Un partenaire « loyal » pour François Baroin, un bon « sparring partner » pour Edouard Philippe

Un objectif loué par le président de l’Association des maires de France, François Baroin, qui considère la Caisse des dépôts comme « le partenaire le plus loyal, le plus familier ». Selon lui, les maires attendent « avec ferveur » cette Banque des territoires dans un contexte de « raréfaction de l’argent public » afin de financer les politiques publiques de proximité.

« Vous avez créé une banque. Pour les territoires.
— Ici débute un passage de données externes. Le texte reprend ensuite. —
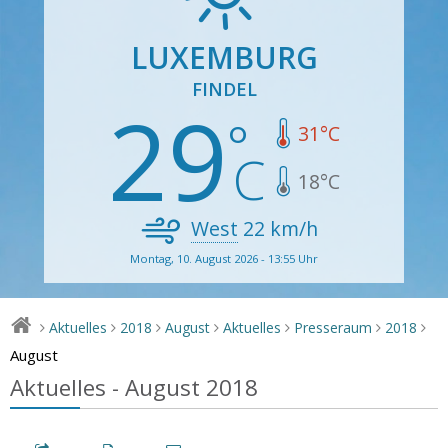
LUXEMBURG
FINDEL
29
31
°C
18
°C
West
22
km/h
Montag, 10. August 2026 - 13:55 Uhr
Aktuelles
2018
August
Aktuelles
Presseraum
2018
>
>
>
>
>
>
>
August
Aktuelles - August 2018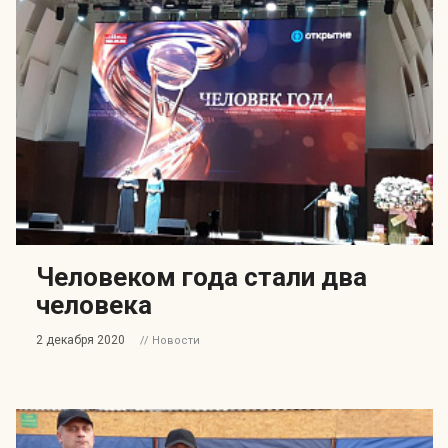
Человеком года стали два
человека
2 декабря 2020
// Новости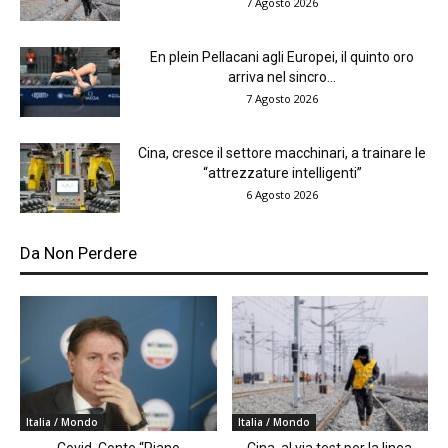
7 Agosto 2026
En plein Pellacani agli Europei, il quinto oro
arriva nel sincro...
7 Agosto 2026
Cina, cresce il settore macchinari, a trainare le
“attrezzature intelligenti”
6 Agosto 2026
Da Non Perdere
Italia / Mondo
Italia / Mondo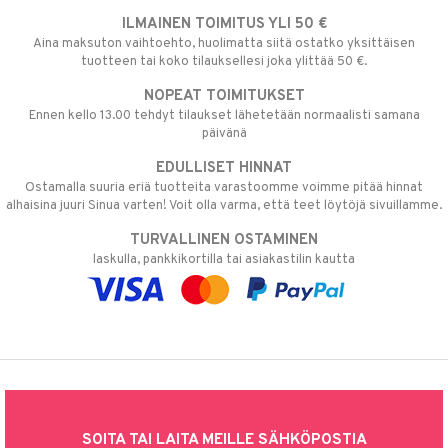
ILMAINEN TOIMITUS YLI 50 €
Aina maksuton vaihtoehto, huolimatta siitä ostatko yksittäisen
tuotteen tai koko tilauksellesi joka ylittää 50 €.
NOPEAT TOIMITUKSET
Ennen kello 13.00 tehdyt tilaukset lähetetään normaalisti samana
päivänä
EDULLISET HINNAT
Ostamalla suuria eriä tuotteita varastoomme voimme pitää hinnat
alhaisina juuri Sinua varten! Voit olla varma, että teet löytöjä sivuillamme.
TURVALLINEN OSTAMINEN
laskulla, pankkikortilla tai asiakastilin kautta
SOITA TAI LAITA MEILLE SÄHKÖPOSTIA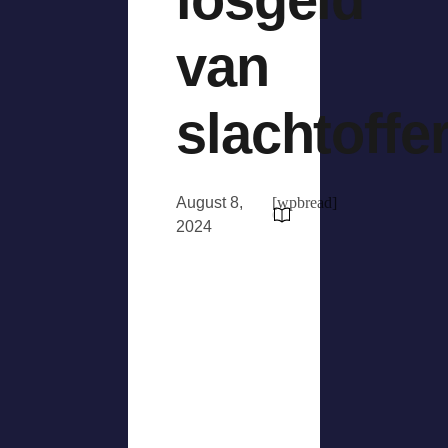
van
slachtoffe
August 8,
[wpbread]
2024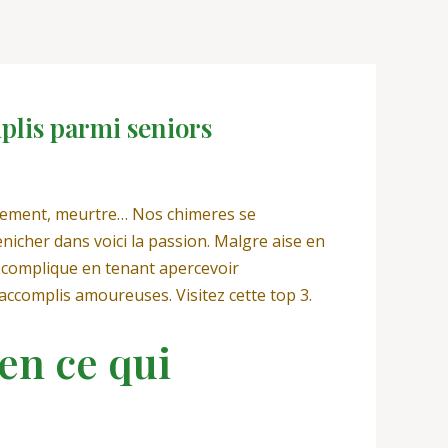
plis parmi seniors
ollement, meurtre… Nos chimeres se
nicher dans voici la passion.
Malgre aise en
r complique en tenant apercevoir
 accomplis amoureuses. Visitez cette top 3.
en ce qui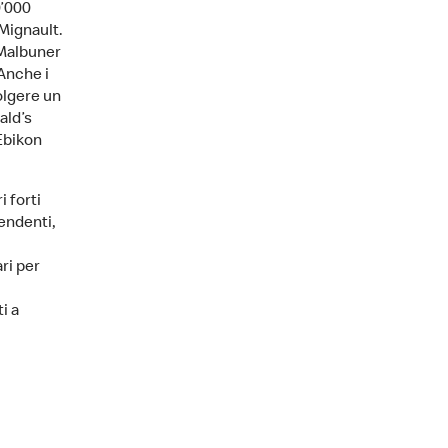
0’000
 Mignault.
 Malbuner
 Anche i
olgere un
ald’s
 Ebikon
 forti
endenti,
ri per
i a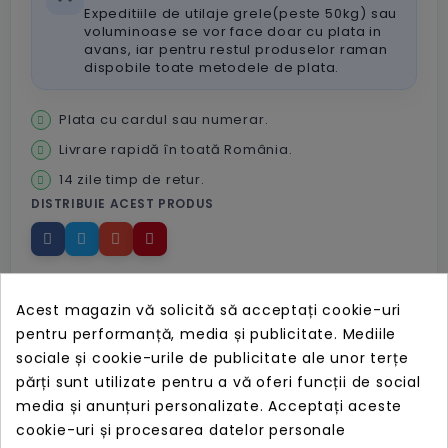
Expeditiile de utilaje grele(peste 50kg) sau
voluminoase se vor face doar cu plata in
avans, iar pentru restul produselor raman
dispobile toate metodele de plata.
Plata cu cardul sau numerar.
Livrare rapidă în toată România.
14 zile timp de retur.
DISTRIBUIE ACEST PRODUS
Acest magazin vă solicită să acceptați cookie-uri
pentru performanță, media și publicitate. Mediile
sociale și cookie-urile de publicitate ale unor terțe
Descriere
părți sunt utilizate pentru a vă oferi funcții de social
media și anunțuri personalizate. Acceptați aceste
Patriot's Viper RGB Series memory modules are designed
cookie-uri și procesarea datelor personale
with extreme performance. Built and tested for the latest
En particulier pour ceux qui, en raison d’un certain nombre de fragilités – économiques, financières, sociales – ne parviennent pas à financer leurs projets, à boucler un tour de table dans des conditions « normales » et avec des acteurs « classiques » a pour sa part appuyé Edouard Philippe. « Quand on préside une collectivité de taille plus réduite, on est souvent seul devant la décision. Et pour prendre cette décision difficile, lourde, avec, je dirais, un maximum de sécurité et de sérénité, on a besoin d’une expertise. On a besoin, comme on dit en bon français d’un « sparring partner » a loué le Premier ministre, féru de boxe.